Today, the National Audit Office released a report, warning that Britain may be vulnerable from cyber attacks for at least 20 years due to a lack of computer experts. The report shows that the number of specialists in the UK has not increased in line with the growth of the internet, and that this shortage of skills “hampers the UK’s ability to protect itself in cyberspace”.
The report recommends that schools should step up technology and cyber security lessons, in the hope of creating a new generation of IT specialists.
Amyas Morse, head of the NAO, said: “The threat to cyber security is persistent and continually evolving. Business, government and the public must constantly be alert to the level of risk if they are to succeed in detecting and resisting the threat of cyber attack.”
While the report paints a pretty bleak future for the nation, it should in fact be welcomed as evidence that the government is finally catching up to the true risk of online attacks. It’s also encouraging to see that the government is continuing in its line of investing in the next generation of IT specialists, following last year’s announcement that it would be plugging £8 million into the development of security skills at universities to help battle against cybercrime.

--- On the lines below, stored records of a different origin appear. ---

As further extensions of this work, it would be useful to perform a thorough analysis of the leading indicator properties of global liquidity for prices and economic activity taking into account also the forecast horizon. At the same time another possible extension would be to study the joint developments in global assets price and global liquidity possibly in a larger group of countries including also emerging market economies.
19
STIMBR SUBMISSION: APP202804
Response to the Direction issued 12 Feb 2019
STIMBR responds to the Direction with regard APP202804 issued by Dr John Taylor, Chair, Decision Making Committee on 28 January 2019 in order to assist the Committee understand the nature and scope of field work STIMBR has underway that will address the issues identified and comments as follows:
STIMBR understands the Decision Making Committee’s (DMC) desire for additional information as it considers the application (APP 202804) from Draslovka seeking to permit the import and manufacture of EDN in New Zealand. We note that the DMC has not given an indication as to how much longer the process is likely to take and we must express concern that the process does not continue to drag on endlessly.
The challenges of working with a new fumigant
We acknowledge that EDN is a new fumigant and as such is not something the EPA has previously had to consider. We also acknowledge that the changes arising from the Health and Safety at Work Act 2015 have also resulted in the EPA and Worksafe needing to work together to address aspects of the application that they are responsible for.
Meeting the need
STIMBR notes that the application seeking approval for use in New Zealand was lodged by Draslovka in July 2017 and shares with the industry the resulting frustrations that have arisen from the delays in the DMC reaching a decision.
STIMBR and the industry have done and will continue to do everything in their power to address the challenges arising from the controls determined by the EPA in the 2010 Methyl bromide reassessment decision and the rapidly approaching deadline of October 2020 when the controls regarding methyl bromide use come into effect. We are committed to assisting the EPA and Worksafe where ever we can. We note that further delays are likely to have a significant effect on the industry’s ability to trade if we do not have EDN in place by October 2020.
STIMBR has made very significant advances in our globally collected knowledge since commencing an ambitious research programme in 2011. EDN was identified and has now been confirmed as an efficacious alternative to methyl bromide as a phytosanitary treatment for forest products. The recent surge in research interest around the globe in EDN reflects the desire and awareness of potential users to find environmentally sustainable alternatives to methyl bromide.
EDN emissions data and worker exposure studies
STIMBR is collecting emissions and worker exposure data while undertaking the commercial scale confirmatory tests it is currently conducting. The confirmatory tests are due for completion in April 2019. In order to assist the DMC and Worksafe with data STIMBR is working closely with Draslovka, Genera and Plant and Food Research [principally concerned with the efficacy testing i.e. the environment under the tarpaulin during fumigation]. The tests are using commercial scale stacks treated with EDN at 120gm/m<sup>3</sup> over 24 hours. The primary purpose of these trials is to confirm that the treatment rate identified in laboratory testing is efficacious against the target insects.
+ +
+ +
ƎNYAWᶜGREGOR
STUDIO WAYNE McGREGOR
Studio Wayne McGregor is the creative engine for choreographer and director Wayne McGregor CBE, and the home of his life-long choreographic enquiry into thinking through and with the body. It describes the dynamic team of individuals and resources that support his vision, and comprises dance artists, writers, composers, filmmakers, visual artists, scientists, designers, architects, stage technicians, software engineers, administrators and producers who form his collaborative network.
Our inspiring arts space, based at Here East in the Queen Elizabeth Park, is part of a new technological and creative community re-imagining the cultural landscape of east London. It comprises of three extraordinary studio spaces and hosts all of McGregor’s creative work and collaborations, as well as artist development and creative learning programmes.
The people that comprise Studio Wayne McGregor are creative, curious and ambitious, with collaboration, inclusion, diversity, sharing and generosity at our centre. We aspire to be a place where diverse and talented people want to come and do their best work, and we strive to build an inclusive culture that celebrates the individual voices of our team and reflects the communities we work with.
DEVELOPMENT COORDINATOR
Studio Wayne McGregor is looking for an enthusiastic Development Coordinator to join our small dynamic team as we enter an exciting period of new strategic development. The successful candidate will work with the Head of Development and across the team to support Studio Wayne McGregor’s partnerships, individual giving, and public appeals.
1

Reactive IT defences are undeniably outdated, and as Amyas Morse rightly stated today, organisations both public and private must be constantly aware of the cyber threat if the nation is to have any hope at protecting itself against attacks. As our world becomes increasingly connected and as data volumes grow at unprecedented rates, the potential for intellectual property or other critical information to get compromised in the chaos, or exposed to attacks, grows exponentially.
However, being ‘too proactive’ – such as in the form of pre-emptive strikes, as have been previously recommended by other government bodies – could incite disturbing consequences such as the execution of even more sophisticated state-sponsored attacks on the UK’s critical infrastructure.
Rather than launching pre-emptive cyber attacks, or relying solely on perimeter IT defences, we must start to introduce mechanisms that give context to data and facilitate a deeper understanding of all network activity, as it happens.
In doing so, we must turn our mindset towards proactive, continuous monitoring of IT networks to ensure that even the smallest intrusion or anomaly can be detected before it becomes a bigger problem for all – after all, you can only defend against that which you can see. Hopefully this report will help enterprises and public entities acknowledge the level of constant awareness that is required to protect the data that they are entrusted with.